First Look at Dynamic M Query parameter using SQL Server

Edit 26 May 22 Please vote to have table function available in Datamart

With PowerBI February 2022 release , finally we can use M Dynamic parameter with SQL Server in Direct Query Mode, I was really excited, I had a couple of patterns where I used M Parameter with BigQuery to do calculation on the fly that iare not supported natively in PowerBI, for example Geospatial calculation.

My first example was dynamic changing of dimension, it just works as it is relatively simple, see example here, very excited it works.

Then I tried to port this example from BigQuery, basically you select some points in a map, and you get back the polygon and the area, The calculation has to be done on the fly, pre calculating the results is not practical, generating all possible calculation is just too much.

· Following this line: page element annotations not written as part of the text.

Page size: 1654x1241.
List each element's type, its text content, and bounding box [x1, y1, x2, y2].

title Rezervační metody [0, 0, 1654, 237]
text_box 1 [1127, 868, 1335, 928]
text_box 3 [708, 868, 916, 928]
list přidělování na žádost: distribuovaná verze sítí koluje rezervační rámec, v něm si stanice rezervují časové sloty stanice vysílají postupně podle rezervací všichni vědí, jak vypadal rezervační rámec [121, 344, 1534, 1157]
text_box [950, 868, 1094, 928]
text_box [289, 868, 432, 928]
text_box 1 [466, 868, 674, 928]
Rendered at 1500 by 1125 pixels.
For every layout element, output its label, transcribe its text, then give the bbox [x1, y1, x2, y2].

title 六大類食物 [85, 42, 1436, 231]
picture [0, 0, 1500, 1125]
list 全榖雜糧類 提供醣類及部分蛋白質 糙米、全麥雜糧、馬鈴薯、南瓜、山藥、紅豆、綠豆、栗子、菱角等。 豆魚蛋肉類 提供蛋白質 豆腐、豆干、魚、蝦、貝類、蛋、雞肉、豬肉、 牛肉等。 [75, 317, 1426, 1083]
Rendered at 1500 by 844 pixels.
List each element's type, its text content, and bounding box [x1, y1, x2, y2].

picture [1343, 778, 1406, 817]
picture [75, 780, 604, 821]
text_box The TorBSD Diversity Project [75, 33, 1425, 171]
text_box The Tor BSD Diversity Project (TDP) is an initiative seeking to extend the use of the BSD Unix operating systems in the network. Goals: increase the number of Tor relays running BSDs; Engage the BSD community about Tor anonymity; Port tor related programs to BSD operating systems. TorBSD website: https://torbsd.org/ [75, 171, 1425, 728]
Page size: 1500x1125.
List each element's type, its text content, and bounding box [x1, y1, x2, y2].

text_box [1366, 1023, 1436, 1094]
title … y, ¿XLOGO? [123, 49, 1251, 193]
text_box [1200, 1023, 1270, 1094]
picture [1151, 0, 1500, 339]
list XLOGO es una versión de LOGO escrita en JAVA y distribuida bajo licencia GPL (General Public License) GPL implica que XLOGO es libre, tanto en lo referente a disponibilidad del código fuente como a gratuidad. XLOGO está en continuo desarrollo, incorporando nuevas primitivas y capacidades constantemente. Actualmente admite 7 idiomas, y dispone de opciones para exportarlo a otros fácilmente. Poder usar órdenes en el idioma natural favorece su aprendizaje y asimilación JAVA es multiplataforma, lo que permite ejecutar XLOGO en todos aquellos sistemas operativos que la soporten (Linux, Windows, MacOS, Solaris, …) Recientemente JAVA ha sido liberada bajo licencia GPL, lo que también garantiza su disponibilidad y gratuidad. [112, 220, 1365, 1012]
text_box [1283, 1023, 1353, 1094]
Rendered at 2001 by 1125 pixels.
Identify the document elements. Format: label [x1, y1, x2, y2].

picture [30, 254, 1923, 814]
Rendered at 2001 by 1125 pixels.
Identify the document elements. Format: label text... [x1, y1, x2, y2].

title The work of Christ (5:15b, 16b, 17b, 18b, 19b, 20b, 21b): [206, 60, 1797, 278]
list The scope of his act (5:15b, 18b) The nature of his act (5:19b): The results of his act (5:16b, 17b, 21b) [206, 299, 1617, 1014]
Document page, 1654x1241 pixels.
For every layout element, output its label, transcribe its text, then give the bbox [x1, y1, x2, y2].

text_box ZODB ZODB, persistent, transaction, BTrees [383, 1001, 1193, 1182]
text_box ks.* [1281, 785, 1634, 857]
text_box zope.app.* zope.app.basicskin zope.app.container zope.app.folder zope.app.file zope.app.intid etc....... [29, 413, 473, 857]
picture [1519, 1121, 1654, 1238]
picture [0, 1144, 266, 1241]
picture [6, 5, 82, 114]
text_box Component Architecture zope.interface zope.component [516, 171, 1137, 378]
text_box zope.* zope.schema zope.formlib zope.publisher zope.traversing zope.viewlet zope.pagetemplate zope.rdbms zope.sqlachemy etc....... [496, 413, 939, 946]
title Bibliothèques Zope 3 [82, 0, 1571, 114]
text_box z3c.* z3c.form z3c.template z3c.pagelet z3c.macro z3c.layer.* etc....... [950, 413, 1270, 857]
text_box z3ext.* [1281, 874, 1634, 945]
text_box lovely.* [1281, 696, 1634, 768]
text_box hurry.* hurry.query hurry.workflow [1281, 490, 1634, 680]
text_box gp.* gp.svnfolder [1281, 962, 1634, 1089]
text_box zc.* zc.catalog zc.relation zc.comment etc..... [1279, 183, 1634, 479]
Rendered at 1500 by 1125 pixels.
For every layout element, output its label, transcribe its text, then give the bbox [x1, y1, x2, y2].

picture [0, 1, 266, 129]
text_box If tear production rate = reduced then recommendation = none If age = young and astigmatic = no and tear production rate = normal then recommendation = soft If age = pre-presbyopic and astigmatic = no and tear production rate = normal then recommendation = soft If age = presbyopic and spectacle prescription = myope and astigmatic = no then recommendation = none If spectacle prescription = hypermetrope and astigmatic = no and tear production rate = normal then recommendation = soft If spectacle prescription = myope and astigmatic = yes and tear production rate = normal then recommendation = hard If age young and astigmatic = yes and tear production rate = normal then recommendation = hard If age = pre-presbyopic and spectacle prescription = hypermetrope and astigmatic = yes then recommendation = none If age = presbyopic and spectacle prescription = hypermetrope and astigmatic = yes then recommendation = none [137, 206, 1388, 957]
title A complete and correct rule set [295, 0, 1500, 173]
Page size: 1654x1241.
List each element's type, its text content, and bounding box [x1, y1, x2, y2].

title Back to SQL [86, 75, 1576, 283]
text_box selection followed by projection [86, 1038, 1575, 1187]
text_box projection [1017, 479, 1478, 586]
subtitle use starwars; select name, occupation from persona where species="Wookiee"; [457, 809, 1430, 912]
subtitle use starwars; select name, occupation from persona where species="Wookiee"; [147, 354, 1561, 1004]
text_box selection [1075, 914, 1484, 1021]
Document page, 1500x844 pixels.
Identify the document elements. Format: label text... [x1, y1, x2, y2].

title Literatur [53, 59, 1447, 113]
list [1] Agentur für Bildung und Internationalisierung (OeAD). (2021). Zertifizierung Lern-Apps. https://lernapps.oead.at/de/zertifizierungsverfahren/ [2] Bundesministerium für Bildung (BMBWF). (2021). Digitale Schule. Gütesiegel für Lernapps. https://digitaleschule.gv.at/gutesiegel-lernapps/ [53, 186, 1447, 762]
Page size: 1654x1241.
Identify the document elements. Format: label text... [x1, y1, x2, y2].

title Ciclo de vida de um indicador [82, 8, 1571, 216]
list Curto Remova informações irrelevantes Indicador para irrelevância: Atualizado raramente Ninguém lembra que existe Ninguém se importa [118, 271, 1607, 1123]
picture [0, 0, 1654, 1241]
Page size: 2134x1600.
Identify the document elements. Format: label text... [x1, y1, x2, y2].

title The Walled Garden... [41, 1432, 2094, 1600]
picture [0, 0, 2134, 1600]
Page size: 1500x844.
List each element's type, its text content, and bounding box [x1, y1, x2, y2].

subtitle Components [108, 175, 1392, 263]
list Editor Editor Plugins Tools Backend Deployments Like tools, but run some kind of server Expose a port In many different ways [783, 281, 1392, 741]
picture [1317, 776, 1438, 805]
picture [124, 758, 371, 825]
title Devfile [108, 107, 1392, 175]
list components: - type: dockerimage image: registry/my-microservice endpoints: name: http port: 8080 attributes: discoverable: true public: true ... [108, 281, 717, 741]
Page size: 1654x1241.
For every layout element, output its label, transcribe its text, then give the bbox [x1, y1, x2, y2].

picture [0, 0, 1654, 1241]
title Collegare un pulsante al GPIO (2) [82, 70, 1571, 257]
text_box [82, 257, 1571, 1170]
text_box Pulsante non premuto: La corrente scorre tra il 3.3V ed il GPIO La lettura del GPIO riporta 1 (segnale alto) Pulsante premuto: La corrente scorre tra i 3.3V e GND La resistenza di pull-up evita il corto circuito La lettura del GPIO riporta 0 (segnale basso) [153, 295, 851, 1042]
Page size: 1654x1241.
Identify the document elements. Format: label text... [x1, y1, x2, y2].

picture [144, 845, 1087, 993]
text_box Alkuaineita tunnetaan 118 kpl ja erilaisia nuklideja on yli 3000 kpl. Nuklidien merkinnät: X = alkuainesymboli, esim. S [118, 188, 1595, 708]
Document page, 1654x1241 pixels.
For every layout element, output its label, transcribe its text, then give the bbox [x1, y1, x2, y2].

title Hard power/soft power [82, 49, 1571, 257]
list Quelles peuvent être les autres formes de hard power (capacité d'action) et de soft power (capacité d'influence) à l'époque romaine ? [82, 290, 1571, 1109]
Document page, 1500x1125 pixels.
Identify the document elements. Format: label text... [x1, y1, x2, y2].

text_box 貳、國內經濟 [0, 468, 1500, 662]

The first step of getting the points selected as a nice list was very easy, see code here

let
TagsList =  if Type.Is(Value.Type(tag_selection), List.Type) then 

     Text.Combine({"'" , Text.Combine(tag_selection, ",") , "'"})

    else

Text.Combine({"'" , tag_selection , "'"}),



finalQuery= "select 1 as poly, value from string_split("& TagsList&",',') ",  

      
Source = Sql.Database("XXXXXXXX", "DB", [Query=finalQuery])

in
    Source

I selected some points in Icon Map and dynamic M parameter get populated, I was really excited, The hard part is done and all I need is to write some T-SQL

T-SQL Rabbit hole

I am no SQL expert by any means, by some weird coincidence, my first Database was BigQuery, (I used MS Access long time ago ), so this is the first time I tried to use T-SQL in a non trivial way ( at work I use T-SQL to retrieve data, maybe doing some joins and stuff in that nature but no GIS for sure).

The Good thing is , the amount of resources available on SQL Server is phenomenal, I got some indication on Stack overflow, but something weird happen.

I start writing T-SQL code in SSMS and it works fine, when I copy it to PowerBI, it generate errors, I was really angry and can’t understand what’s going on, I thought it is something weird about PowerBI.

I know that PowerBI, embed any custom SQL inside a Subquery, that’s very standard, actually Tableau does the same as well as Google Data Studio.

Turn out, SQL Server don’t support CTE inside a subquery

Chris has blogged about it here, that was very kind of him, basically his points is just write a view in a database, it is better to have the logic upstream anyway, which totally make sense, except it is not a realistic solution, Business users don’t just get write access to the database, actually they are very lucky to get even read access.

Update : we now have Datamart which will change everything.